[Records contained in a dataset]
....................
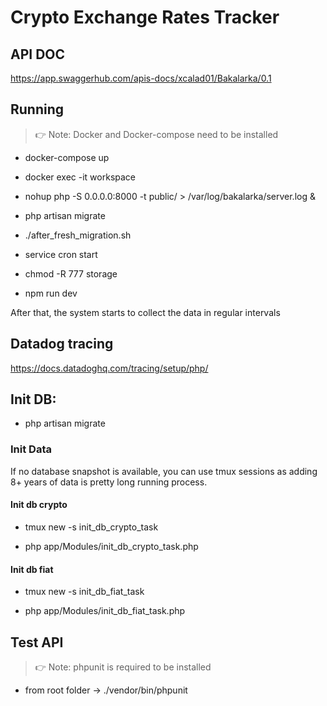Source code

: # Crypto Exchange Rates Tracker

## API DOC
https://app.swaggerhub.com/apis-docs/xcalad01/Bakalarka/0.1

## Running 
> 👉 Note: Docker and Docker-compose need to be installed

* docker-compose up

* docker exec -it workspace

* nohup php -S 0.0.0.0:8000 -t public/ > /var/log/bakalarka/server.log &

* php artisan migrate

* ./after_fresh_migration.sh

* service cron start

* chmod -R 777 storage

* npm run dev

After that, the system starts to collect the data in regular intervals

## Datadog tracing
https://docs.datadoghq.com/tracing/setup/php/

## Init DB:

* php artisan migrate

### Init Data
If no database snapshot is available, you can use tmux sessions as adding 8+ years of data is pretty long running process.

#### Init db crypto

* tmux new -s init_db_crypto_task

* php app/Modules/init_db_crypto_task.php

#### Init db fiat

* tmux new -s init_db_fiat_task

* php app/Modules/init_db_fiat_task.php

## Test API
> 👉 Note: phpunit is required to be installed
* from root folder -> ./vendor/bin/phpunit
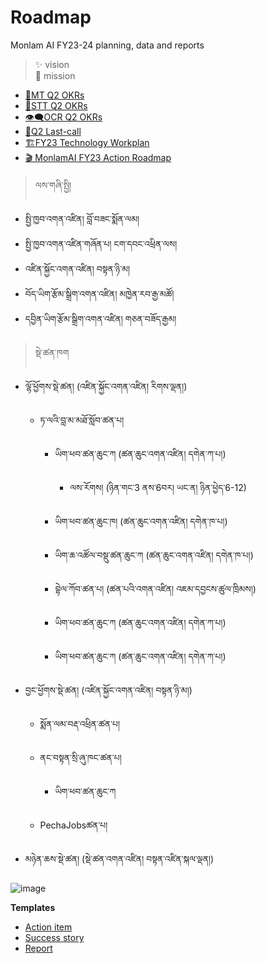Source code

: # Roadmap

Monlam AI FY23-24 planning, data and reports

> ✨ vision <br>
> 🚀 mission

- [🔁MT Q2 OKRs](https://github.com/MonlamAI/roadmap/issues/1)
- [💬STT Q2 OKRs](https://github.com/MonlamAI/roadmap/issues/2)
- [👁️‍🗨️OCR Q2 OKRs](https://github.com/MonlamAI/roadmap/issues/3)
- [🚩Q2 Last-call](https://github.com/buda-base/BudaX-Admin/milestone/3)
- [🏗️FY23 Technology Workplan](https://github.com/orgs/buda-base/projects/12)
- [🎬 MonlamAI FY23 Action Roadmap](https://github.com/orgs/MonlamAI/projects/3)



> ལས་གཞི་སྤྱི།
- སྤྱི་ཁྱབ་འགན་འཛིན། བློ་བཟང་སྨོན་ལམ།
- སྤྱི་ཁྱབ་འགན་འཛིན་གཞོན་པ། ངག་དབང་འཕྲིན་ལས།
- འཛིན་སྐྱོང་འགན་འཛིན། བསྟན་ཉི་མ།
- བོད་ཡིག་རྩོམ་སྒྲིག་འགན་འཛིན། མཁྱེན་རབ་རྒྱ་མཚོ།
- དབྱིན་ཡིག་རྩོམ་སྒྲིག་འགན་འཛིན། གཅན་བཟོད་རྒྱམ།

> སྡེ་ཚན་ཁག
- ལྷོ་ཕྱོགས་སྡེ་ཚན། (འཛིན་སྐྱོང་འགན་འཛིན། རིགས་ལྡན།)
  - ཏ་ལའི་བླ་མ་མཐོ་སློབ་ཚན་པ།
    - ཡིག་ཕབ་ཚན་ཆུང་ཀ (ཚན་ཆུང་འགན་འཛིན། དགེན་ཀ་པ།)
      - ལས་རོགས། (ཉིན་གང་3 ནས་6བར། ཡང་ན། ཉིན་ཕྱེད་6-12) 
    - ཡིག་ཕབ་ཚན་ཆུང་ཁ། (ཚན་ཆུང་འགན་འཛིན། དགེན་ཁ་པ།)
    - ཡིག་ཆ་འཚོལ་བསྡུ་ཚན་ཆུང་ཀ (ཚན་ཆུང་འགན་འཛིན། དགེན་ཁ་པ།)

    - བྷེལ་ཀོབ་ཚན་པ། (ཚན་པའི་འགན་འཛིན། འཇམ་དབྱངས་ཚུལ་ཁྲིམས།)
    - ཡིག་ཕབ་ཚན་ཆུང་ཀ (ཚན་ཆུང་འགན་འཛིན། དགེན་ཀ་པ།)
    - ཡིག་ཕབ་ཚན་ཆུང་ཀ (ཚན་ཆུང་འགན་འཛིན། དགེན་ཀ་པ།)

- བྱང་ཕྱོགས་སྡེ་ཚན། (འཛིན་སྐྱོང་འགན་འཛིན། བསྟན་ཉི་མ།)
  - སྨོན་ལམ་བརྡ་འཕྲིན་ཚན་པ།

  - ནང་བསྟན་སྲི་ཞུ་ཁང་ཚན་པ། 
    - ཡིག་ཕབ་ཚན་ཆུང་ཀ 

  - PechaJobsཚན་པ།

- མཉེན་ཆས་སྡེ་ཚན། (སྡེ་ཚན་འགན་འཛིན། བསྟན་འཛིན་སྐལ་ལྡན།)






![image](https://user-images.githubusercontent.com/17675331/213405455-721c52d3-66c7-48f0-857a-0e8927032387.png)







**Templates**
- [Action item](https://github.com/MonlamAI/roadmap/issues/new?assignees=&labels=&template=action-item.md&title=)
- [Success story](https://github.com/MonlamAI/roadmap/issues/new?assignees=&labels=&template=success-story.md&title=)
- [Report](https://github.com/MonlamAI/roadmap/issues/new?assignees=&labels=&template=report.md&title=)

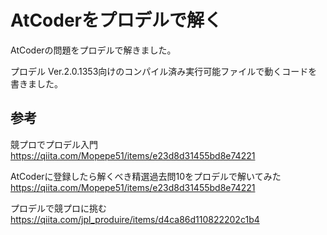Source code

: # AtCoderをプロデルで解く
AtCoderの問題をプロデルで解きました。

プロデル Ver.2.0.1353向けのコンパイル済み実行可能ファイルで動くコードを書きました。

## 参考
競プロでプロデル入門
https://qiita.com/Mopepe51/items/e23d8d31455bd8e74221

AtCoderに登録したら解くべき精選過去問10をプロデルで解いてみた
https://qiita.com/Mopepe51/items/e23d8d31455bd8e74221

プロデルで競プロに挑む
https://qiita.com/jpl_produire/items/d4ca86d110822202c1b4
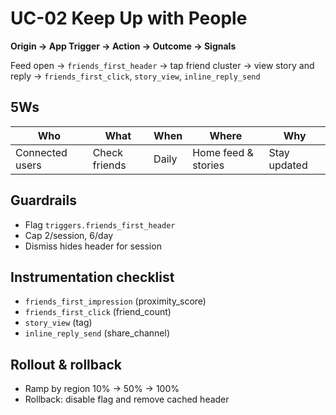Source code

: # UC-02 Keep Up with People

**Origin → App Trigger → Action → Outcome → Signals**

Feed open → `friends_first_header` → tap friend cluster → view story and reply → `friends_first_click`, `story_view`, `inline_reply_send`

## 5Ws
| Who | What | When | Where | Why |
| --- | --- | --- | --- | --- |
| Connected users | Check friends | Daily | Home feed & stories | Stay updated |

## Guardrails
- Flag `triggers.friends_first_header`
- Cap 2/session, 6/day
- Dismiss hides header for session

## Instrumentation checklist
- `friends_first_impression` (proximity_score)
- `friends_first_click` (friend_count)
- `story_view` (tag)
- `inline_reply_send` (share_channel)

## Rollout & rollback
- Ramp by region 10% → 50% → 100%
- Rollback: disable flag and remove cached header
....................
:: TASK DETAILS ::
Start with the line above that contains "プロデル Ver.2.0.1" and stop after the line that contains "プロデルで競プロに挑む". Output those lines exactly, and only those.

:: WRITTEN ANSWER ::
プロデル Ver.2.0.1353向けのコンパイル済み実行可能ファイルで動くコードを書きました。

## 参考
競プロでプロデル入門
https://qiita.com/Mopepe51/items/e23d8d31455bd8e74221

AtCoderに登録したら解くべき精選過去問10をプロデルで解いてみた
https://qiita.com/Mopepe51/items/e23d8d31455bd8e74221

プロデルで競プロに挑む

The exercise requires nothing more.